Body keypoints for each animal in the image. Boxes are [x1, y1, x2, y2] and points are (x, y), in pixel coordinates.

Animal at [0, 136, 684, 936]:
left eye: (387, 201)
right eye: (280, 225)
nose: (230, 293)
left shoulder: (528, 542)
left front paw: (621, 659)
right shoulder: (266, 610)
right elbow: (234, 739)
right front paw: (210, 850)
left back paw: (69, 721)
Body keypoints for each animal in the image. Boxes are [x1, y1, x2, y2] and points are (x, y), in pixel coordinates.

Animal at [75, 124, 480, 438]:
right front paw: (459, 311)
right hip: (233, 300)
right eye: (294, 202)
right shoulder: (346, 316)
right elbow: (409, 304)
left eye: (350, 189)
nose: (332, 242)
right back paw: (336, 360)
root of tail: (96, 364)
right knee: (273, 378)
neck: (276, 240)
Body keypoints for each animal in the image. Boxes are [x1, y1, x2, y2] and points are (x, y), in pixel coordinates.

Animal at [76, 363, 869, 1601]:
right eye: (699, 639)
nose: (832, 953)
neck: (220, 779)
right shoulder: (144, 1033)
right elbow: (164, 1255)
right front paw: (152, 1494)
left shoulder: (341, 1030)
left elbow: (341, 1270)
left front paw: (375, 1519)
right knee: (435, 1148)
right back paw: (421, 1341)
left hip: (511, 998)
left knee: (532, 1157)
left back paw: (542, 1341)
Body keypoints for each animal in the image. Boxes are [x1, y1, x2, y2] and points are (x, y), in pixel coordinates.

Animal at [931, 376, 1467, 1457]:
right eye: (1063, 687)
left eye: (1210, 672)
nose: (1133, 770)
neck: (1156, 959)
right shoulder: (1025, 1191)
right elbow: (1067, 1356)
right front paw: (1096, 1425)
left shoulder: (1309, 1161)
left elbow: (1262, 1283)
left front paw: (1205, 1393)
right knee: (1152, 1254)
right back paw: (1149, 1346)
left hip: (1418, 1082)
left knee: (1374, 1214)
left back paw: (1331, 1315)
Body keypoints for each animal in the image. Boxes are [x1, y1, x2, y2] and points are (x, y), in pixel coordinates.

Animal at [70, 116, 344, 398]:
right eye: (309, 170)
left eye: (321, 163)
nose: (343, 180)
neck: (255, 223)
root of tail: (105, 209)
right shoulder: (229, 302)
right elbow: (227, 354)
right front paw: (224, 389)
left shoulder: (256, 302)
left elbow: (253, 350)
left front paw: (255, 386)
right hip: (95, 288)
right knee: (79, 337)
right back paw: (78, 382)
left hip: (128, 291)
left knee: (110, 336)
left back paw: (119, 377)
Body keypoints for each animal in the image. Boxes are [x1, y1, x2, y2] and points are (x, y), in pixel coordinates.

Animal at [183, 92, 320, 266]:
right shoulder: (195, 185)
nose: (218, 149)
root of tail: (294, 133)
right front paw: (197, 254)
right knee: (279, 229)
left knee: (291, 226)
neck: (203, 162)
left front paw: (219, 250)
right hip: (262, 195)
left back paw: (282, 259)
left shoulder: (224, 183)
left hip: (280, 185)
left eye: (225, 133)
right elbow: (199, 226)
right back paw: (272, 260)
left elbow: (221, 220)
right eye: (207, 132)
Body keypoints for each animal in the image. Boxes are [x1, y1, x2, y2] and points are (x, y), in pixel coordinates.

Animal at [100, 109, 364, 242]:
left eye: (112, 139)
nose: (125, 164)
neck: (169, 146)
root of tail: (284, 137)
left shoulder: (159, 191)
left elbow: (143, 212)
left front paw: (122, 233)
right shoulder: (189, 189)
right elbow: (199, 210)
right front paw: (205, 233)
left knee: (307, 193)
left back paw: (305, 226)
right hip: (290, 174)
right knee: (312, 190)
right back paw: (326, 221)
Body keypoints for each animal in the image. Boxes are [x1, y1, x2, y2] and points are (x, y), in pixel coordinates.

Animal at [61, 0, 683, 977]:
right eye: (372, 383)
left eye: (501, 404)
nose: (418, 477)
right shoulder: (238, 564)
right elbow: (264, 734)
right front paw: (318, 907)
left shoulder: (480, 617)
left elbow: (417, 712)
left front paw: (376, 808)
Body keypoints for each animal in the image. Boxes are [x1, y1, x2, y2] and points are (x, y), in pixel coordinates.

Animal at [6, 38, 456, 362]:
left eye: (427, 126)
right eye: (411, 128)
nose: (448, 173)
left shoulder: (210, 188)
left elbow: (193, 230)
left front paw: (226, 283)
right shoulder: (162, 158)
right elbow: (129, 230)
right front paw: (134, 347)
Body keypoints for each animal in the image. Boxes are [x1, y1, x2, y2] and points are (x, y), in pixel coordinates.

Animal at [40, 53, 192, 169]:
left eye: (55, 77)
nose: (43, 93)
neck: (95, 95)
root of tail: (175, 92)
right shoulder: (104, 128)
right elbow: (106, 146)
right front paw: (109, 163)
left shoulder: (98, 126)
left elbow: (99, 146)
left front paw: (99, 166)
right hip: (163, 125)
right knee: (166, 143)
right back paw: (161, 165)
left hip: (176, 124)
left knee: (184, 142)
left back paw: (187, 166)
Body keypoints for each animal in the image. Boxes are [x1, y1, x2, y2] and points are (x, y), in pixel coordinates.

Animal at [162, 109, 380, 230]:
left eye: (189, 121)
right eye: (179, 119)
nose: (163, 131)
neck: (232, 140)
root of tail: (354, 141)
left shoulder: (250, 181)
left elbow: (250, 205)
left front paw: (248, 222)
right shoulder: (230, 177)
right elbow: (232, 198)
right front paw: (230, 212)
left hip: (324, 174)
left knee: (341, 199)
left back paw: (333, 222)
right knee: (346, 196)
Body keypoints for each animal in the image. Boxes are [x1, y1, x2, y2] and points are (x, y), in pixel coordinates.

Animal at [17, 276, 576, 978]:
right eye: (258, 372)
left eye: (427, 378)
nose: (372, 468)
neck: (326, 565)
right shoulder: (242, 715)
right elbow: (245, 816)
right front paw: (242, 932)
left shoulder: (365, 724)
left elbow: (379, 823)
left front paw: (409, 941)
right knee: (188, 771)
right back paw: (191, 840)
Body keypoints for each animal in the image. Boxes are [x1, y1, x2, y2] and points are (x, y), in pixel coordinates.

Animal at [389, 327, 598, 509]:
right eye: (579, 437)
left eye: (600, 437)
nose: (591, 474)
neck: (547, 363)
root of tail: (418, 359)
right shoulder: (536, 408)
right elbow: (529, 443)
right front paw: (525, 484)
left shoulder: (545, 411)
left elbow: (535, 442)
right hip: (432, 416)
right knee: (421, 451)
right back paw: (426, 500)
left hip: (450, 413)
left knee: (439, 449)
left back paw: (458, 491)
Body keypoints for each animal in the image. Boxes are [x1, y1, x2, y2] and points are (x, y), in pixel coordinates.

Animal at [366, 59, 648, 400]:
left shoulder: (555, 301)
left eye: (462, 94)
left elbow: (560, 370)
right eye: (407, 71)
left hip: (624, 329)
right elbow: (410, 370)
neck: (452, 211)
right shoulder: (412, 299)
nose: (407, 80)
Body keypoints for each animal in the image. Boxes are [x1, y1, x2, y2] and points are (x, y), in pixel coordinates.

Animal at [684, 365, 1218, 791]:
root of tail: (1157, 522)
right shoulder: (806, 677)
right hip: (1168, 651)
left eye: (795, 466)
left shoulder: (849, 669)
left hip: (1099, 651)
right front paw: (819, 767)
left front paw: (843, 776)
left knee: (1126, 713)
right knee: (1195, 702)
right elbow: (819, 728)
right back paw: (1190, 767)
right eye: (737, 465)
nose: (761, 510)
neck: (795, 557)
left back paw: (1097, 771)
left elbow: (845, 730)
|---|
[About this task]:
Everything above from the line containing "left back paw: (69, 721)" down to the line containing "right front paw: (224, 389)" should be copied exactly, both end lines included, and nothing else.

[Exercise solution]:
left back paw: (69, 721)
Body keypoints for each animal in the image. Boxes are [x1, y1, x2, y2] and points are (x, y), in pixel coordinates.

Animal at [75, 124, 480, 438]:
right front paw: (459, 311)
right hip: (233, 300)
right eye: (294, 202)
right shoulder: (346, 316)
right elbow: (409, 304)
left eye: (350, 189)
nose: (332, 242)
right back paw: (336, 360)
root of tail: (96, 364)
right knee: (273, 378)
neck: (276, 240)
Body keypoints for each animal in the image. Boxes are [x1, y1, x2, y2] and points are (x, y), in pixel coordinates.

Animal at [76, 363, 869, 1601]:
right eye: (699, 639)
nose: (832, 953)
neck: (220, 779)
right shoulder: (144, 1033)
right elbow: (164, 1255)
right front paw: (152, 1494)
left shoulder: (341, 1030)
left elbow: (341, 1270)
left front paw: (375, 1519)
right knee: (435, 1148)
right back paw: (421, 1341)
left hip: (511, 998)
left knee: (532, 1157)
left back paw: (542, 1341)
Body keypoints for each animal in the image. Boxes are [x1, y1, x2, y2] and points are (x, y), in pixel coordinates.

Animal at [931, 376, 1467, 1457]:
right eye: (1063, 687)
left eye: (1210, 672)
nose: (1133, 770)
neck: (1156, 959)
right shoulder: (1025, 1191)
right elbow: (1067, 1356)
right front paw: (1096, 1425)
left shoulder: (1309, 1161)
left elbow: (1262, 1283)
left front paw: (1205, 1393)
right knee: (1152, 1254)
right back paw: (1149, 1346)
left hip: (1418, 1082)
left knee: (1374, 1214)
left back paw: (1331, 1315)
Body keypoints for each animal in the image. Boxes are [x1, y1, x2, y2] and points are (x, y), in pixel coordinates.

Animal at [70, 116, 344, 398]:
right eye: (309, 170)
left eye: (321, 163)
nose: (343, 180)
neck: (255, 223)
root of tail: (105, 209)
right shoulder: (229, 302)
right elbow: (227, 354)
right front paw: (224, 389)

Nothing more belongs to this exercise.